中野さんは帰宅するなり母親にそう怒鳴りつけられダイニングテーブルを挟んだ向こう側に座るように促された。

「本当にその時の母さんは凄い形相をしてて……もう、言うことを聞くしかない雰囲気だったから、大人しく向かいに座ったんだけど」

中野さんは某所企業で働いてもう10年目になる40代の男性である。

母親に物凄い剣幕で怒られるような年齢ではないから、帰宅するなり怒鳴りつけられた事に心底面食らってしまった。

「あまりに凄い剣幕だったから俺も面食らっちゃってさ……。お、おうおうって言って座ったんだな、向かい側に」

その時の中野さんには母親がどうして怒っているのか皆目見当もつかなかったという。

だから、これから一体何について叱られるのだろうかと内心ではどぎまぎとしていた。

ちなみに特に怒られるような心当たりは無かった事がさらに中野さんの焦りと恐怖を掻き立てた。
気付かないうちに、どこかで母親の逆鱗に触れたのかもしれない。
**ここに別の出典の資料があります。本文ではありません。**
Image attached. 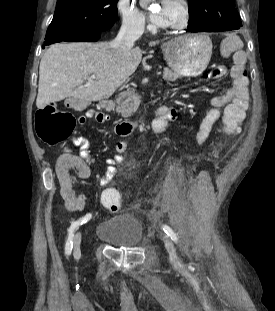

いや、この剣幕だから……逆鱗をふみぬいたのかも、と。

「いや、どうしようかと思ったんだよ。あんなに怒った顔してたのは……いつぶりだったかなあ?たぶん、小学校とか中学校の頃に危ない場所に行ったり危ない事したりとか……そういう時にドーンと怒った時……それ位ぶりにそこまで怒った顔を見たんだよ」

ダイニングテーブルの向かい側。
母親は口を噤んだまま一言も喋らず、ずっと“明らかに怒った顔”で中野さんの顔を見つめていた。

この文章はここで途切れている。